Agnès Van Zanten, chargée de recherche à l’observatoire sociologique du changement (Sciences Po/CNRS) a rappelé devant les sénateurs de la mission le fondement même de la légitimité de la mise en place d’une carte scolaire en France : la fourniture d’une offre éducative homogène sur tout le territoire.
Si chaque élève, quel que soit son lieu d’habitation, a un accès à une formation équivalente alors la sectorisation a un sens. A l’inverse, ce n’est que si l’offre est diversifiée, qu’une politique du libre choix peut apparaître comme plus pertinente. Seulement aujourd’hui, l’école publique française se caractérise non par la diversification pédagogique, mais par la hiérarchisation des établissements, par la différenciation entre les « bons » et les « mauvais ». Dans ce contexte, une désectorisation a des conséquences extrêmement négatives pour les établissements et élèves les plus en difficulté.
Face à ces difficultés, l’évitement n’est pas toujours l’option retenue par les parents lorsque ces derniers font le choix, par exemple, de s’investir dans la vie scolaire. Avec une équipe pédagogique stable et un environnement urbain pas trop dégradé, le maintien, en particulier des classes moyennes, au sein de l’établissement donne des résultats positifs.
Mais cette participation prend un visage moins vertueux lorsqu’elle vise à maintenir des scolarités séparées à l’intérieur même des établissements. Les options construisant des parcours spécifiques s’inscrivent contre les objectifs d’hétérogénéité et de mixité, conditions jugées nécessaires pour favoriser la qualité du climat scolaire et des apprentissages. L’homogénéité est pédagogique néfaste notamment parce que les enseignants ont tendance à abaisser leur niveau d’exigence lorsque le niveau scolaire est très faible.
Le point essentiel est qu’il ne faut pas confondre simple mélange statistique des élèves et mixité sociale ; la mixité sociale nécessite une véritable construction politique et pédagogique, ce qui est souvent négligé dans notre pays.
Par ailleurs, l’usage de la dérogation nécessite de savoir rédiger une demande motivée, de connaître les parcours de formation. Seuls les initiés peuvent les décrypter. Une partie, toujours la même, reste exclue de cet assouplissement de la carte scolaire.
En ce qui concerne l’inscription dans un établissement privé, celle-ci ne repose plus à titre principal sur des critères idéologiques, mais représente plus un recours si la scolarité se passe mal dans le public. Ces derniers proposant une offre plus diversifiée et sélectionnant leurs élèves, ils sont donc plus attractifs dans un système dérèglementé comme on l’a vu précédemment. Un constat : le privé accueille aujourd’hui en moyenne une très faible fraction d’enfants de parents d’immigrés.

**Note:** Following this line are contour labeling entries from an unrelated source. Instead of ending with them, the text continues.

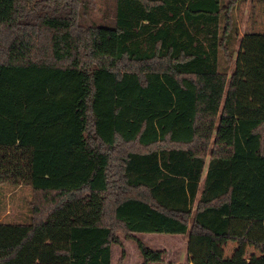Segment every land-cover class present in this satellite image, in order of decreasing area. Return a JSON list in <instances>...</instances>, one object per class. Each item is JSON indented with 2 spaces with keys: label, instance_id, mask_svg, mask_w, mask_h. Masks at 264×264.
Instances as JSON below:
<instances>
[{
  "label": "trees",
  "instance_id": "1",
  "mask_svg": "<svg viewBox=\"0 0 264 264\" xmlns=\"http://www.w3.org/2000/svg\"><path fill=\"white\" fill-rule=\"evenodd\" d=\"M82 1L0 0V184L31 189L0 264H110L135 232L204 241L188 264H264V30L234 47L244 0H106L99 20Z\"/></svg>",
  "mask_w": 264,
  "mask_h": 264
},
{
  "label": "rangeland",
  "instance_id": "2",
  "mask_svg": "<svg viewBox=\"0 0 264 264\" xmlns=\"http://www.w3.org/2000/svg\"><path fill=\"white\" fill-rule=\"evenodd\" d=\"M106 0H83L82 6L86 7L89 19L99 20ZM237 7V8H236ZM236 18L239 28L242 30L248 28L252 17H256V22L260 21L256 27H264V17L261 16L260 10L263 12L264 0H244L236 5ZM86 17V18H87ZM262 17V18H261ZM237 45V42L235 43ZM223 63V61L221 60ZM31 198V189L27 185L19 186L15 189L7 184H0V221L20 222L24 223L28 220L29 210L27 201ZM233 230L242 231L241 224L235 226L236 221L232 220ZM252 234L264 237V228L255 225L252 228ZM140 239L149 247L155 249H165L162 263L151 264H185L188 260H198L206 251V243L204 241L193 246L192 239L189 235L180 236L179 234L170 233H138ZM123 237V236H121ZM127 239V238H126ZM123 238V244H113L111 246L110 264H117L118 258L123 251L122 264H140L141 254L137 248L136 240H126ZM182 240L186 242L185 248L182 246ZM193 249H192V248ZM187 249V251H186ZM166 250L168 252L166 253ZM192 250V251H191ZM218 252L224 258H243V256L256 257L260 252L254 247L243 244L241 247L236 242L229 241L227 246H218ZM250 258V257H249Z\"/></svg>",
  "mask_w": 264,
  "mask_h": 264
},
{
  "label": "crops",
  "instance_id": "3",
  "mask_svg": "<svg viewBox=\"0 0 264 264\" xmlns=\"http://www.w3.org/2000/svg\"><path fill=\"white\" fill-rule=\"evenodd\" d=\"M258 1H260V2H262V0H258ZM236 6H234V16H235V19H236V22H237V26H238V34H237V38L233 41V45H234V47H237L238 46V44H239V36H241L246 30H264V27H256L258 24H261L260 23V21H257L256 22V17H252V19H251V21H250V23H249V27L248 28H246V29H244V30H242L241 28H239V23H238V21H237V18H236V8H235ZM260 13H261V16H263L264 17V9H263V12L260 10ZM262 18V17H261ZM237 42V45L235 44ZM235 55H236V50H234L233 51V53H232V62H231V64H233V61H234V58H235ZM255 225H259L260 227H262V228H264V222H261V223H255L254 224V226ZM253 226V227H254ZM253 230V229H252ZM138 233H150V232H135V233H133V236H134V238L132 237V238H127V237H125L124 235H122V234H120V240H121V244H123V238H127L126 240H135V238H137V239H139V240H141L140 239V237L137 235ZM152 233V232H151ZM154 233V232H153ZM155 233H158V232H155ZM180 236H186V235H189L190 237H191V239H192V242H193V239H194V236H192V235H190L189 233H185V234H179ZM121 236H123V237H121ZM142 241V240H141ZM143 242V241H142ZM144 243V242H143ZM200 243V242H199ZM114 244V243H113ZM113 244H111V246L113 245ZM145 244V243H144ZM196 244H198V243H196ZM194 242H193V246L194 245H196ZM119 245V244H118ZM146 245V244H145ZM221 245H223L224 247H226L227 246V243H225V244H221ZM147 246V245H146ZM182 246L183 247H185V248H190V247H188V246H186V242H184L183 240H182ZM149 247V246H148ZM165 248V247H164ZM163 248V250L165 251V249ZM192 248V247H191ZM155 249V248H154ZM193 249V248H192ZM186 251H187V249H186ZM192 251V250H191ZM168 252V250H166V253ZM249 257H251V256H249ZM249 257H247V256H243V258H249ZM141 259H142V256H141ZM193 261V259H191V260H188L185 264H188V263H190V262H192ZM142 262V261H141ZM151 263H158V262H150V263H148V264H151ZM160 263H162V262H160ZM120 264H122V261H121V263Z\"/></svg>",
  "mask_w": 264,
  "mask_h": 264
}]
</instances>
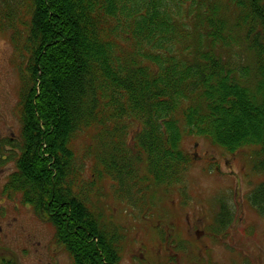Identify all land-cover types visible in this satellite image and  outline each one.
Segmentation results:
<instances>
[{"label":"trees","instance_id":"1","mask_svg":"<svg viewBox=\"0 0 264 264\" xmlns=\"http://www.w3.org/2000/svg\"><path fill=\"white\" fill-rule=\"evenodd\" d=\"M0 33L20 82L2 191L54 228L72 264L120 263L128 234L105 211L152 220L159 189L194 161L187 137L252 149L262 180L246 202L264 218V0H0ZM231 219L221 204L214 235ZM154 229L173 244L172 227Z\"/></svg>","mask_w":264,"mask_h":264},{"label":"rangeland","instance_id":"2","mask_svg":"<svg viewBox=\"0 0 264 264\" xmlns=\"http://www.w3.org/2000/svg\"><path fill=\"white\" fill-rule=\"evenodd\" d=\"M16 65L8 37L0 33L1 142L20 134ZM182 148L194 161L180 185L159 189L152 220L143 222L132 210L127 211L136 216L121 214L123 206L113 201L109 206L114 213L105 211L128 234L119 264H264V218L246 202L262 180L252 171V149L229 154L208 140L188 137ZM12 169V164L0 166V264H72L56 243L54 228L21 204L18 195L5 197L2 188ZM104 190L109 193L107 186ZM221 204L229 207L231 224L214 235ZM156 225L174 229L173 244L157 246Z\"/></svg>","mask_w":264,"mask_h":264}]
</instances>
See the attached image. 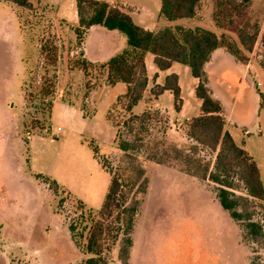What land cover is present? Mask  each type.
<instances>
[{
    "label": "rangeland",
    "instance_id": "obj_1",
    "mask_svg": "<svg viewBox=\"0 0 264 264\" xmlns=\"http://www.w3.org/2000/svg\"><path fill=\"white\" fill-rule=\"evenodd\" d=\"M29 1L31 8L0 0V264H80L88 257L82 248L86 237L80 236L84 226L79 228L77 242L69 226L82 213L87 217L89 211L96 214L101 209L114 173L134 186L128 205L137 213L132 223L127 216L121 224L109 264H264V233H257L248 220L264 229V208L247 203L238 186L230 199L237 203L234 208L239 217L222 207L221 187L211 179L216 153L190 141L186 124L159 112L147 124L148 132L140 134L142 141H137L122 125L121 115L116 122L121 123L128 151H120L116 143L112 154L103 155L111 149L107 114L127 86H109L107 72L98 67L71 75L69 67L78 68L77 62L82 61L86 33L79 37L78 26L64 19H71L74 8L69 0ZM157 3L160 5L159 0ZM216 3L204 0L203 23L168 20L159 14V31L168 29L179 35L181 26H199L221 33L213 20ZM251 4L253 11L242 10L234 18L237 29L249 24L250 30L255 25L260 30L258 18H263L264 0ZM97 41L104 43L102 37L97 38L92 52L99 50ZM42 46L46 47L44 53ZM124 46L128 48L127 42ZM261 51L264 53V30L256 54ZM54 55L57 64L49 65L48 58ZM50 82L54 92L43 96L42 87ZM255 82L263 85L259 90L254 87L258 103H263V72ZM231 87H235L234 79ZM92 90L96 93L86 104ZM54 98L78 101L86 116H95L87 137L103 151L101 154L90 142L104 170L95 166L89 146H81L68 132L63 139L50 138L46 148L54 160L45 168H51L55 177L32 173L27 141L35 132L50 135L49 105ZM258 106L262 108L261 103ZM142 111V106H137L133 113ZM58 128L56 125L53 130ZM237 133L243 137L242 129ZM237 142L241 146V141ZM253 151L264 182V146ZM39 176L60 181L63 188L55 193Z\"/></svg>",
    "mask_w": 264,
    "mask_h": 264
},
{
    "label": "trees",
    "instance_id": "obj_2",
    "mask_svg": "<svg viewBox=\"0 0 264 264\" xmlns=\"http://www.w3.org/2000/svg\"><path fill=\"white\" fill-rule=\"evenodd\" d=\"M12 2L20 7L31 8L29 0H3ZM161 14L168 20L193 18L196 14L200 0H160ZM252 0H217L214 13L215 24L224 30L236 31L239 44L246 52L251 53L257 42L259 27L255 25L251 30L249 24L245 28L237 29L234 18L246 10ZM79 25L76 34L80 37L83 31L93 26H102L108 30H117L127 37L128 48L122 53L111 58L102 65H92L85 60L78 61L77 66L84 72L90 68L98 67L107 72L110 86L122 82L127 85L126 94L120 96L107 114V121L117 129L116 143L122 152L128 151V143L122 139L120 124L116 122L123 116L122 125L128 133L134 134L137 141H142L140 134L148 132L147 124L159 116V111L148 110L141 115L133 113V109L142 100L148 85V75L145 65L147 53L155 56V63L161 71L168 70L173 63L178 62L188 66L192 75L199 80L196 96L202 101V114L186 124L187 135L202 147L216 153L215 172L212 181L221 187L220 202L222 207L230 211L234 218L239 214L235 212L236 202L230 199L233 196L234 186L241 188L247 203L264 208V183L257 163L249 154L240 148L232 136L225 131V118L221 103L214 99L206 85L205 66L210 61L212 54L219 48H225L238 61L246 63L248 57L237 43L223 35L218 37L215 33L205 29H180L179 36L171 30L160 33L147 31L136 25L132 18L122 12L118 7L97 0H76ZM236 29V30H235ZM45 46H42L44 53ZM49 65L57 64V58L49 56ZM264 68V57L261 61ZM47 82V81H46ZM48 83V82H47ZM42 87L43 96L53 94V82ZM171 90L175 97V110H180V88L178 78L172 75L166 79L164 86H157L154 96ZM51 109V104L49 105ZM117 113V115H116ZM127 114L126 119L125 115ZM29 144V141H27ZM94 154L101 160L97 150ZM101 163V162H100ZM105 167V166H104ZM111 173V172H110ZM50 188L58 193L60 189L56 181L39 176ZM237 184V185H235ZM134 186L124 180L119 173L111 174L110 185L101 209L94 214L89 211L87 217L80 215L76 222L70 224L69 230L75 242L81 230V239L86 237L82 246L88 256L80 264H109L110 256L118 241L121 224L127 216H135L136 209L128 205L129 192ZM62 204V203H61ZM80 210H84L82 203ZM123 219V220H122ZM134 218L131 219V222ZM251 222L257 233H264L260 223ZM0 225V238H1Z\"/></svg>",
    "mask_w": 264,
    "mask_h": 264
},
{
    "label": "crops",
    "instance_id": "obj_3",
    "mask_svg": "<svg viewBox=\"0 0 264 264\" xmlns=\"http://www.w3.org/2000/svg\"><path fill=\"white\" fill-rule=\"evenodd\" d=\"M97 1L106 2L112 6L118 7L122 12L129 15L136 25L147 31L153 33L162 32L159 31V24L162 18L159 15L161 14L162 8L160 0V5L157 3V0ZM69 3H71V6L74 8L72 17L70 20L66 19L68 17H64V19L68 23H71V26L77 27L79 25V17L76 7V0H69ZM251 3L247 7V10L250 12L253 11L254 8V6H252L253 4ZM205 8L206 6L204 4V0H200L195 16L193 18L183 19H191L192 21L203 23L205 21ZM260 12L262 13L263 18H258L260 30L257 42L251 53L246 52L244 48L239 44L236 32L221 29L215 24L216 27L223 31L221 33L215 34L218 37H222L223 35H225L226 37H229L230 39H232V41L237 43L248 57V61L246 63H241L240 61H238L230 52H228L227 49L219 48L214 51L210 61L205 66L206 85L208 86L212 97L218 100L223 108V116L226 122L225 131L232 136L236 144L238 143V140L241 141V146H239L238 144L237 145L244 151H246L254 161L255 152L253 151V149L256 146H264V101L262 103V101L260 102L259 100L258 103V97L254 93V87L259 90V88L263 86L261 82L256 83L255 80L260 79L261 72H263L264 74V68L261 65L264 53L261 51L262 54H256V48L259 44V39L262 36V32L264 30V8ZM161 16L163 15L161 14ZM179 28L191 30H195L198 28L204 29L199 26H197L196 28H192L190 26H181ZM117 32L119 31H106V28L102 26H93L89 30H87L82 43V60H85L94 66L102 65L107 63L114 56L122 53L125 49H127L124 46L125 42H127V37L123 35V33ZM100 37L104 39V43L102 44L97 41V43H99V50L96 52H92V48L94 47L97 38ZM145 65L148 75V85L146 91L144 92L142 100L137 105L142 106L143 111L142 113L136 115H141L148 110H157L161 113H167L170 116V119L172 121H175L176 123L187 124L192 119L199 117L202 114V101L196 96V89L199 85V80L192 75L191 70L188 66L175 62L168 70L161 71L157 67L155 63V56L152 53L146 54ZM69 69L71 75H75L76 72H82V70L79 68L69 67ZM104 73H106V71H104ZM172 75L177 76L178 87L180 88L181 105L179 111L175 110V97L174 93L171 90H166L158 96H154L153 94L155 88L157 86H164L166 79ZM232 79H234L235 86L233 88L231 87ZM126 92L124 94H126ZM95 93V90H92L89 93L88 98L85 100L86 104L91 103L92 96ZM262 99H264V94ZM260 103L262 104V108L258 106V104ZM94 119L95 116H86L85 109L82 108L78 101L72 103L62 101L60 98H54L51 101L49 118L50 135L41 136V133L35 132L29 138V152L31 154L30 162L32 164V173L34 171V174L42 173L55 177V174H53L54 172H50L51 168L48 169V171H46L45 168L46 163H52L54 160L53 157H49L47 155L46 148L49 147V143L52 142L50 138H53L55 140L59 138L63 139L68 132H70L72 137L78 139V143H81V146H84L85 144L89 146V150L91 151V156L95 166L103 169L99 159H97V157L95 156L94 150L90 145V142H94L95 144L96 142L94 141V139L87 137L93 126L92 124L94 123ZM56 125L57 127H59L57 132L53 130V127ZM107 127L111 132V138L109 142V146H111V149L110 152L104 153L103 155L112 154L114 152V145L116 144L117 129L109 122L107 124ZM238 129L243 130V137H241L237 133ZM188 138L190 139V141H194L190 137ZM96 146L98 147L97 144ZM99 148L100 147H98V150L101 153L102 150L101 148ZM255 162L259 167L261 178L263 179L261 165L257 161ZM56 164H58V162H56ZM57 184L60 188H63V184L60 181H57ZM67 191L71 193L69 190Z\"/></svg>",
    "mask_w": 264,
    "mask_h": 264
},
{
    "label": "built area",
    "instance_id": "obj_4",
    "mask_svg": "<svg viewBox=\"0 0 264 264\" xmlns=\"http://www.w3.org/2000/svg\"><path fill=\"white\" fill-rule=\"evenodd\" d=\"M60 130V129H59Z\"/></svg>",
    "mask_w": 264,
    "mask_h": 264
}]
</instances>
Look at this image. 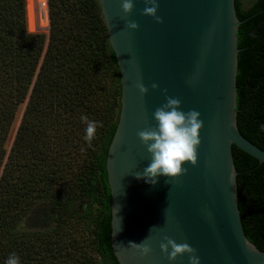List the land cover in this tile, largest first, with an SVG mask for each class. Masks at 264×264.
Segmentation results:
<instances>
[{
  "label": "water",
  "instance_id": "obj_1",
  "mask_svg": "<svg viewBox=\"0 0 264 264\" xmlns=\"http://www.w3.org/2000/svg\"><path fill=\"white\" fill-rule=\"evenodd\" d=\"M134 3L126 15L121 0H99L121 85L106 156L116 263L189 264L188 254L170 261L162 252L168 236L196 249L200 264H264V150L242 136L238 119L244 112L236 84L244 26L236 0H159L163 23L142 14L144 0ZM33 14V32L48 33L44 15ZM129 20L139 29H128ZM138 82L150 89L147 95ZM153 83L160 87L152 89ZM166 96L179 98L185 112L201 113L202 142L196 166L185 164L186 174L161 175L153 185L136 175L151 160L137 133L155 125L153 113ZM147 237L148 256L130 247Z\"/></svg>",
  "mask_w": 264,
  "mask_h": 264
},
{
  "label": "trees",
  "instance_id": "obj_2",
  "mask_svg": "<svg viewBox=\"0 0 264 264\" xmlns=\"http://www.w3.org/2000/svg\"><path fill=\"white\" fill-rule=\"evenodd\" d=\"M47 2L45 34L27 31L24 0H0V264L12 253L21 264H117L106 156L121 107L119 68L99 0ZM236 14L244 26L236 72L244 112L238 119L242 136L264 150V0L248 8L236 0ZM82 115L104 125L91 147ZM39 204L50 220L42 231L29 223ZM73 217L93 225L95 258L75 251V238L62 230Z\"/></svg>",
  "mask_w": 264,
  "mask_h": 264
},
{
  "label": "clouds",
  "instance_id": "obj_3",
  "mask_svg": "<svg viewBox=\"0 0 264 264\" xmlns=\"http://www.w3.org/2000/svg\"><path fill=\"white\" fill-rule=\"evenodd\" d=\"M144 3L146 6L142 14L153 17L157 23H163V18L158 15L159 0H144ZM121 7L126 15H130L135 8L134 0H121ZM126 27L138 30L140 25L136 21L129 20ZM136 87L142 95H147L150 91L142 82H138ZM159 87L157 83L151 85L152 89ZM166 101L153 113L155 125L137 133L150 154L151 160L143 172L136 175L138 179H145L146 182L153 185L158 182L157 177L161 175L176 178L186 174L188 169L184 167L185 164L190 163L192 166H196L198 164V148L202 142L200 133L204 122L200 118L201 113L195 109L187 112L181 110L182 102L179 98L166 96ZM80 119L86 124L84 139L91 147L92 141L96 138L98 127L103 128L104 125L98 121L89 120L87 115H82ZM165 218L167 219L166 211ZM148 241L149 237L141 243L130 242V247L136 249L142 256H148L152 252L151 244ZM160 249L170 261H175L178 257L188 254L189 264H200L196 249L186 242L177 243L171 237L164 236L160 243ZM5 264H21L20 258L16 253H12Z\"/></svg>",
  "mask_w": 264,
  "mask_h": 264
},
{
  "label": "rangeland",
  "instance_id": "obj_4",
  "mask_svg": "<svg viewBox=\"0 0 264 264\" xmlns=\"http://www.w3.org/2000/svg\"><path fill=\"white\" fill-rule=\"evenodd\" d=\"M251 1L253 0H241V3L244 8H248L251 4ZM69 2L72 3L74 2V0H69ZM24 6H25L26 25H28L27 0H24ZM31 6L33 7L32 4ZM46 7H47V11H46L47 12L46 14L47 22L44 26H49L50 19H49V7H48L47 0H46ZM73 7H75V5H71V8ZM27 31L29 33H35L33 32V30L29 31V29H27ZM43 33L48 34L46 32H43ZM24 107L25 105L22 104L18 107L16 111V118L11 127L10 135L7 141V149H9L10 145L12 144L14 140V137L16 135L17 129L19 127V124L22 118ZM29 219H30V222H29L30 226L35 227L36 229H41V231L43 230V228H45L46 226L50 224L49 216L47 214V208L43 204H39L35 206V208L33 209V211L31 212L29 216ZM89 226L93 228V225L89 221L78 219L77 217H73V218H69L65 220L62 230L69 232L71 236L75 238V244H77L75 245V249H76L75 251L81 250L82 253H85L87 256L95 258L96 251H95L94 245L91 243V238H89L90 237L89 236V231H90Z\"/></svg>",
  "mask_w": 264,
  "mask_h": 264
},
{
  "label": "bare ground",
  "instance_id": "obj_5",
  "mask_svg": "<svg viewBox=\"0 0 264 264\" xmlns=\"http://www.w3.org/2000/svg\"><path fill=\"white\" fill-rule=\"evenodd\" d=\"M34 0H27V21H28V29L29 31L32 30L31 20L33 18V13L35 12L37 15L43 14L44 15V22L41 24L44 26L46 24V14H47V7H46V0H36L35 4L33 3ZM33 5V7L31 6Z\"/></svg>",
  "mask_w": 264,
  "mask_h": 264
},
{
  "label": "flooded vegetation",
  "instance_id": "obj_6",
  "mask_svg": "<svg viewBox=\"0 0 264 264\" xmlns=\"http://www.w3.org/2000/svg\"><path fill=\"white\" fill-rule=\"evenodd\" d=\"M254 1H256V0L251 1V4L250 5H252Z\"/></svg>",
  "mask_w": 264,
  "mask_h": 264
}]
</instances>
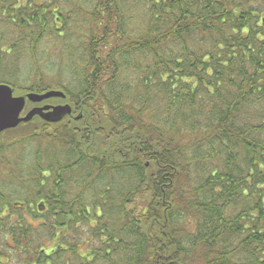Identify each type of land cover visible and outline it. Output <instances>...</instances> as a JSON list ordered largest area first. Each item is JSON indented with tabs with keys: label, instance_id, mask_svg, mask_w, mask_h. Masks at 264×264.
Segmentation results:
<instances>
[{
	"label": "trees",
	"instance_id": "1",
	"mask_svg": "<svg viewBox=\"0 0 264 264\" xmlns=\"http://www.w3.org/2000/svg\"><path fill=\"white\" fill-rule=\"evenodd\" d=\"M255 10L0 0V85L71 107L0 134V264H264Z\"/></svg>",
	"mask_w": 264,
	"mask_h": 264
},
{
	"label": "water",
	"instance_id": "2",
	"mask_svg": "<svg viewBox=\"0 0 264 264\" xmlns=\"http://www.w3.org/2000/svg\"><path fill=\"white\" fill-rule=\"evenodd\" d=\"M13 89L8 85H0V134L16 129L20 124L29 123L35 117H39L43 122L58 123L67 115H71V107H36L30 110L25 116L27 102L41 104L50 99H65L64 92L48 91L45 94H27L24 96H14Z\"/></svg>",
	"mask_w": 264,
	"mask_h": 264
},
{
	"label": "flooded vegetation",
	"instance_id": "3",
	"mask_svg": "<svg viewBox=\"0 0 264 264\" xmlns=\"http://www.w3.org/2000/svg\"><path fill=\"white\" fill-rule=\"evenodd\" d=\"M259 1H260V4L259 6H257L253 4V0H247V12L248 11L250 12L251 9L253 8L256 9L255 10L256 14L254 15V17L256 19L257 24L260 22V27L263 28L264 27V0H259ZM43 106H46V105H43ZM56 106H59V104Z\"/></svg>",
	"mask_w": 264,
	"mask_h": 264
},
{
	"label": "rangeland",
	"instance_id": "4",
	"mask_svg": "<svg viewBox=\"0 0 264 264\" xmlns=\"http://www.w3.org/2000/svg\"><path fill=\"white\" fill-rule=\"evenodd\" d=\"M253 4H255V5H257V6H259V4H260V1L259 0H253ZM18 97V96H17ZM50 105H56V104H60L58 101L57 102H51V103H49ZM28 107V106H27ZM34 108V107H33ZM32 108V106L31 107H28V110L26 111V113L27 112H29L31 109H33ZM24 116V115H23ZM34 126V125H33ZM32 126H30V128H31ZM33 128V127H32ZM26 131H30V129H28V130H26ZM23 133V131L22 132H14V133H12V132H9V133H6V134H4L3 136H2V138H1V140L3 139V140H5V141H11V140H13V139H16L17 137H19V136H21V134ZM9 143V142H8Z\"/></svg>",
	"mask_w": 264,
	"mask_h": 264
}]
</instances>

Plus généralement, les parents ne croient pas ou plus en la capacité de l’école à lutter contre les déterminismes sociaux. L’évitement est le plus souvent lié aux effets de réputation, mais leur choix ne dépend plus du discours politique ou de l’institution scolaire elle-même auquel ils n’accordent plus confiance.
Pourquoi un tel fossé ? Parce que le climat anxiogène lié à des évaluations négatives répétées de notre système d’enseignement n’a donné lieu à aucune piste d’amélioration.
Notre responsabilité est plus que jamais engagée.
FLORET // 27 fév 2012 à 6:56
Si la suppression de la carte scolaire n’a pas eu les effets escomptés (mais peut-on parler effet sur une si courte durée et pour un sujet de très long terme), l’existence de la carte scolaire n’a pas eu plus d’effets. Elle entraîne a contrario une spécialisation des territoires par effet de migration des populations les plus aisées.
Par ailleurs, peut-on me donner le nom d’un pays européen ayant une carte scolaire autre que la France? En particulier un des pays trônant dans les premières places de la carte OCDE. Mais peut-être, comme toujours, la France se croit hors des champs de comparaison…
BALLU-BRTHELLEMY // 27 fév 2012 à 10:11
Après un tel constat, relevons le défi en instaurant un climat serein en redonnant ses lettres de noblesse à notre sytème d’enseignement. Cherchons les pistes d’amélioration qui permettent de combler les fossés creusés ces dernières années. Il est plus que temps !!!!!